Today Rishi Sunak set out how the government will attempt to kickstart the UK economy, support those affected by coronavirus and look to increase taxation revenue. Here are the key points on what the 2021 Budget means for you.
The government plans to set up a mortgage guarantee scheme. It would guarantee loans for prospective buyers with a deposit of at least 5%, on properties costing up to £600,000. Sunak announced that Lloyds, NatWest, Santander, Barclays and HSBC have committed to offering such mortgages from next week, with Virgin Money joining later on.
The stamp duty holiday for homes worth up to £500,000 will be extended to 30 June 2021. This means that buyers will not have to pay stamp duty on homes costing £500,000 or less. The scheme was previously due to end on 31 March 2021. From 30 June the tax-free band will halve to £250,000, before returning to the standard rate of £125,000 from September.
Income tax thresholds will rise, but will then not change until 2026 – a break from previous Conservative policy. While no rise is not technically a tax increase, it means the thresholds will not grow with inflation and wages in real terms will decrease.
Inheritance tax and capital gains tax rates will also be frozen until 2026. The National Living Wage grows to £8.91 per hour from April.
Sunak has followed the lead of successive Conservative chancellors by freezing fuel duty. It has now been frozen for 10 years at 58p a litre. Alcohol duty will also be frozen.
Corporation tax will rise from 19% to 25% in 2023, but capped at 19% for companies with profits under £50,000. This will still leave it below the 2010 levels of 28%, but the rise has proven politically controversial.
The lifetime pension allowance will be frozen until 2026. This means that savers will be taxed on pension contributions once they pass that threshold.
Sunak has announced a “green bond” that will allow savers to invest in the government’s environmental projects. These aim to raise £70 million for low-carbon energy storage, £20 million for offshore wind and £4 million for green-energy crops. You can find out more about saving in bonds here.
The furlough scheme was due to end in April, but will now be extended until the end of September. You can find out more about the UK’s furlough scheme here.
Support for the self-employed will also be extended beyond the tax year. This means that those previously without the required years of self-employed accounts can make a claim with their 2020-2021 earnings. The 4th grant will cover February to April, and worth 80% of average trading profits up to £7,500. A 5th grant will be available from July.
A £5 billion fund will be established to help those businesses hit hardest, including pubs, nightclubs and gyms. This will comprise 700,000 grants of up to £18,000.

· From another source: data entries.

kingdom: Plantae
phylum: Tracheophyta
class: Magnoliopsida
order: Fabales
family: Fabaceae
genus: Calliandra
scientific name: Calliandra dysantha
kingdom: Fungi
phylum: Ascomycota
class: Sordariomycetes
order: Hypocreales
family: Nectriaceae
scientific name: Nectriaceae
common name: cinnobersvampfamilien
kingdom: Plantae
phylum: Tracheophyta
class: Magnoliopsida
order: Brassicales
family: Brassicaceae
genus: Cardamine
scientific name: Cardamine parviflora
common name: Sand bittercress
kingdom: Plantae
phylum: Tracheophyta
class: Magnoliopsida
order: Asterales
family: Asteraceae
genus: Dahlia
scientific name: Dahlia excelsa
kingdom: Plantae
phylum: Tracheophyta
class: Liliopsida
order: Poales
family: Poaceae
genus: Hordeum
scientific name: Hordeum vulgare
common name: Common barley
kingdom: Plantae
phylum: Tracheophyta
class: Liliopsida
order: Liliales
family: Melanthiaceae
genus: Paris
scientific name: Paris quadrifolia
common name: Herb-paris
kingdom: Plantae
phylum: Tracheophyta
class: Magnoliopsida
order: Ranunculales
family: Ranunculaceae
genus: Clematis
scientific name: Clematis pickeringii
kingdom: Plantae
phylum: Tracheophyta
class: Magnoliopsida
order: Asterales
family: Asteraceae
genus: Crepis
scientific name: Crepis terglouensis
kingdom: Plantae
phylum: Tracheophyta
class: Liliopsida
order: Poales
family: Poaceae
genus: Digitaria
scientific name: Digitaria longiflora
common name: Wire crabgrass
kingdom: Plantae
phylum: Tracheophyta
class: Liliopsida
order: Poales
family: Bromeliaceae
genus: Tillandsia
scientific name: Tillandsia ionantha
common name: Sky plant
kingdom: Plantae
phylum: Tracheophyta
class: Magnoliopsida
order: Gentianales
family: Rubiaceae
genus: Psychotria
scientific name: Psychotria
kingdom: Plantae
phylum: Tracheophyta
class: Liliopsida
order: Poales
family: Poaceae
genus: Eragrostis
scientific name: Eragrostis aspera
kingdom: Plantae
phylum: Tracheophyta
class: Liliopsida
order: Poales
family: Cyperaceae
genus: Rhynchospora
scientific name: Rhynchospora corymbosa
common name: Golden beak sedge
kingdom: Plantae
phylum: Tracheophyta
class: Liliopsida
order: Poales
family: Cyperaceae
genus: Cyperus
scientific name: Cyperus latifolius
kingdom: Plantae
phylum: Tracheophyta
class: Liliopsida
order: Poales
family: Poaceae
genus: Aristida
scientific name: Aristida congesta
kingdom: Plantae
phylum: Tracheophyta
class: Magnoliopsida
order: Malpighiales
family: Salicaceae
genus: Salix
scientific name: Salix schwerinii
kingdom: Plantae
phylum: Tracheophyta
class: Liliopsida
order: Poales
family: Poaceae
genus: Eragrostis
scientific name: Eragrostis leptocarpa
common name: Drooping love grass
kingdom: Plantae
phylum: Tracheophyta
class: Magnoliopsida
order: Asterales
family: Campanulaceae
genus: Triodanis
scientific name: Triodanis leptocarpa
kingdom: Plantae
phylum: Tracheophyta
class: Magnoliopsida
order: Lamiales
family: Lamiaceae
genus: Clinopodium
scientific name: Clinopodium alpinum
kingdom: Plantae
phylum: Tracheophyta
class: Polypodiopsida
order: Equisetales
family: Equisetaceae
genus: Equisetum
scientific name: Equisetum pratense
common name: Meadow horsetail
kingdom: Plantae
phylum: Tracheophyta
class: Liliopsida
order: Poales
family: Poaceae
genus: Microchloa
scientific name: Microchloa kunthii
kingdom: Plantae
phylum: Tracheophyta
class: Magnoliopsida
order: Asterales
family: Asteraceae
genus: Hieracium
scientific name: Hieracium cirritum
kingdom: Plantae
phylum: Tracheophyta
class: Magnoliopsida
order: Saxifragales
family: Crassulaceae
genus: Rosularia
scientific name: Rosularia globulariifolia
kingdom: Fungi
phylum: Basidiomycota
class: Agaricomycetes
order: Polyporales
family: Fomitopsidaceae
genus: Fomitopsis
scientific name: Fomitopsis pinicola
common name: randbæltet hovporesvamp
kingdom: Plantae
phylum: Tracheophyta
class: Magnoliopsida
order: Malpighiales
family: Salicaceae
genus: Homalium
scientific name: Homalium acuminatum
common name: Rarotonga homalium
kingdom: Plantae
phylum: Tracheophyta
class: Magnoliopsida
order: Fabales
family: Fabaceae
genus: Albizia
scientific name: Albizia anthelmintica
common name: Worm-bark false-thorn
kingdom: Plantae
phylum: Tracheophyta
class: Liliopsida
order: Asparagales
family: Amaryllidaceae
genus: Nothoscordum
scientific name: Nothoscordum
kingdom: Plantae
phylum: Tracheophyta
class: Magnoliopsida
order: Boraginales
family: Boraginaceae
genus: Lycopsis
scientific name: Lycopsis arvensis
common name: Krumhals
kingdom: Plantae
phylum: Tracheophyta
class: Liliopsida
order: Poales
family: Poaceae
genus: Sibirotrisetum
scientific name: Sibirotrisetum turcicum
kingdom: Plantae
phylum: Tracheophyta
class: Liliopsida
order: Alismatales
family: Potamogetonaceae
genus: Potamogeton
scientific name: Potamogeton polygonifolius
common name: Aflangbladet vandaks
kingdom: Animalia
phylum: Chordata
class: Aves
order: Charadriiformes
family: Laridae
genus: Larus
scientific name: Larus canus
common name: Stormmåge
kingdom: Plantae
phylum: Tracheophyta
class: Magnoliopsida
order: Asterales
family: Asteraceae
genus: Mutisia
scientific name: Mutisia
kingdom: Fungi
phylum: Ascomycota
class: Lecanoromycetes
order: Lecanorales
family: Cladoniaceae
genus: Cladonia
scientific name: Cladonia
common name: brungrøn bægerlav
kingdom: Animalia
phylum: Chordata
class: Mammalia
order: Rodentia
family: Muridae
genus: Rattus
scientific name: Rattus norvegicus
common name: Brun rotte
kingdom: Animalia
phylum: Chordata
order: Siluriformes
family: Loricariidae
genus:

The £20 per week increase to universal credit payments will continue until September 2021. Find out more about how universal credit works here. Working tax credit recipients can claim an equivalent one-off payment of £500.
The maximum spend for contactless payments will rise to £100.
The 100% suspension of business rates for hospitality and leisure firms affected by the lockdown will also continue until June. It will be followed by a 66.6% reduction.
The VAT cut for hospitality businesses will continue until September, charged at 5% instead of the standard 20%.
A £150 million support fund will allow local community groups to bid up to £250,000 to save local pubs and sports clubs from going under.
£400 million will be spent on funding museums and galleries hit by pandemic losses, plus £300 million for sports.
Businesses of any size will be able to apply for loans from £25,000 to £10 million, with 80% guaranteed by the government.
The UK’s vaccine rollout programme will receive an extra £1.65 billion in funding.
Sunak has also announced a “National Infrastructure Bank” to fund infrastructure developments and other national spending plans.
After record-breaking shrinking in 2020 of 9.9%, the Office for Budget Responsibility (OBR) has projected a more positive 2021 for the UK’s GDP (Gross Domestic Product). They expect the economy to return to its previous levels by the middle of next year, but growth will slow after that.
But Sunak has warned that the unprecedented borrowing of 2020-2021 will prompt spending cuts and tax rises in the future.